Какие-то сомнения появляются у неё, когда она видит свой плотно обтянутый пионерско-пенсионерский зад. Какие-то сомнения.
«Нет, — говорит она. — Что-то не то. Всё-таки в собес иду. Надо посолидней. А то откажут… Наверняка откажут! Что же ты мне не сказала, что что-то не то!» — набрасывается она на меня возмущённо. Я смущена. Что-то происходит с моими глазами. Экстравагантная красавица начинает как бы тускнеть, терять свою соблазнительность и ауру очарования, я вдруг вижу перед собой голую, неприглядную правду — кокетку, влезшую в молодёжный наряд, зачем-то стремящуюся привлечь внимание к своим голым ляжкам и рукам. Интересно, кому это будет интересно в собесе? Какую цель преследует она? Кого хочет поиметь — даму чиновницу или посетителей? За кого её примут в собесе — можно догадаться с трёх раз.

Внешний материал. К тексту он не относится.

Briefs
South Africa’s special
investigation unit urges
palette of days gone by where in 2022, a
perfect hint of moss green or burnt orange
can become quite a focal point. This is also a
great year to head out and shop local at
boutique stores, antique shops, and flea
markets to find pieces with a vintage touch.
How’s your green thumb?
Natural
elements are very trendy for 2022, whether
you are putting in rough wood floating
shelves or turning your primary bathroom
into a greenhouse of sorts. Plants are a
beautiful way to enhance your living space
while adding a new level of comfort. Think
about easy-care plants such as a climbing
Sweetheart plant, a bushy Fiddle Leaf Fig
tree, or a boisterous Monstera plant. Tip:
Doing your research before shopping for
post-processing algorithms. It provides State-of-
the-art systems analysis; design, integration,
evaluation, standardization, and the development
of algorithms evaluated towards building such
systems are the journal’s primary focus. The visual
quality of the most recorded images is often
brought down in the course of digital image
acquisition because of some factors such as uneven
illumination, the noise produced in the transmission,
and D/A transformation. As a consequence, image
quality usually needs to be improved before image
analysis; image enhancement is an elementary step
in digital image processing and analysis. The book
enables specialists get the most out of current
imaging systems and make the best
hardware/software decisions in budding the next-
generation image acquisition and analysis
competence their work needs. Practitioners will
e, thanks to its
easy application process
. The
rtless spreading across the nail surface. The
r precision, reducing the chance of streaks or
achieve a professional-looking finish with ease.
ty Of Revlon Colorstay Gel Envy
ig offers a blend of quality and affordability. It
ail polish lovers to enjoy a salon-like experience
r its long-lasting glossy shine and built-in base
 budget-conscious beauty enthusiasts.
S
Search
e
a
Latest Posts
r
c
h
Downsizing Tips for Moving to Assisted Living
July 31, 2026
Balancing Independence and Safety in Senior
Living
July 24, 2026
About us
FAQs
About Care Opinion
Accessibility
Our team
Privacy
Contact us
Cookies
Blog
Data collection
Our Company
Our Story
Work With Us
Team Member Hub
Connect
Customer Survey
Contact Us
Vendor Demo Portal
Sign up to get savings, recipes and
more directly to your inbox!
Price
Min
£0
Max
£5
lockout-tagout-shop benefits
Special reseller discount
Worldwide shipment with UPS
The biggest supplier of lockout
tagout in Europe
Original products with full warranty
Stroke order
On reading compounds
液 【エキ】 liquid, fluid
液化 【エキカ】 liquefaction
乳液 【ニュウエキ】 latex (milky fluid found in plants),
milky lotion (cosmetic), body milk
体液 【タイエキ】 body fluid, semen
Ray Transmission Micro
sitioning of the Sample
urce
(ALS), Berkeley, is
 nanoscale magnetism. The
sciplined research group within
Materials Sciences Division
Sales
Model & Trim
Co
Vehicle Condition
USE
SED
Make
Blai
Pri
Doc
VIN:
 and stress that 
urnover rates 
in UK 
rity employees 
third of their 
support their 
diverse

Наконец выходим из дому. Она — в зелёных брюках в полоску и яркой блузке цвета цветущих джунглей. Удивительно хороша. Машины на переходе бибикают нам. Одна притормаживает — в ней нам машут руками пара джентльменов, спешащих на пляж. Один постарше, другой помоложе. Может, папа с сыном.
Об отличии человеческого и нечеловеческого желанияБывают такие летние ночи, когда всё просит любви, когда сладкий дьявол разлит в воздухе, когда трепещет каждая жилка в теле и каждая жилка в теле ночной природы. Ни ветерка, ни колебания, ни дуновения, но в каждом листике, в каждом расцветшем древесном цветке, в каждой пышно развившейся травяной твари — во всём биение пульса и сока, в каждой птахе, уснувшей в гнезде после бурного горластого дня. Даже кошки не орут детскими своими голосами. Кошкам пристало озвучивать как бы мёртвый, безлистный пейзаж, когда всё спит ещё и не проснулось, лишь дикое преждевременное желание распирает грудь. А в такую вот летнюю ночь прилично петь соловьям — песню созревшего чувства.
В такую ночь несколько перезрелых, распираемых соками дам вышли во двор покурить. Но чувства их переполняли, и они гоготали, и ржали, и хихикали, как безумные, как само лето — если бы оно обрело голос и хохотало бы сочным женским хохотом. Возможно, в иные века дамы пропели бы хором что-нибудь подобающее случаю.
Дамы хохотали абстрактно, в пустоту, но откуда, из какой щели, из какого далёкого далёка, каким сверхчутким ухом услышал их призывный смех кавалер на машине и подрулил в 3 часа ночи в этот дворик, один из сотен в этом микрорайоне? Прямо как самец какой-то бабочки, унюхивающий одну нужную молекулу в кубокилометре насыщенного всякой всячиной воздуха.
Кавалер прилетел, хлопнул дверцей, раздалась сдавленно-страстная мужская нота в женском созвучии. Дамское ржание многократно усилилось при материализации предмета призывного веселья. Но человек иначе устроен, чем бабочка, или цветок, или птичка, или домашние животные. Кавалер кавказской национальности вскоре разрушил задушевную утончённость дамского русского призыва какими-то непотребными действиями.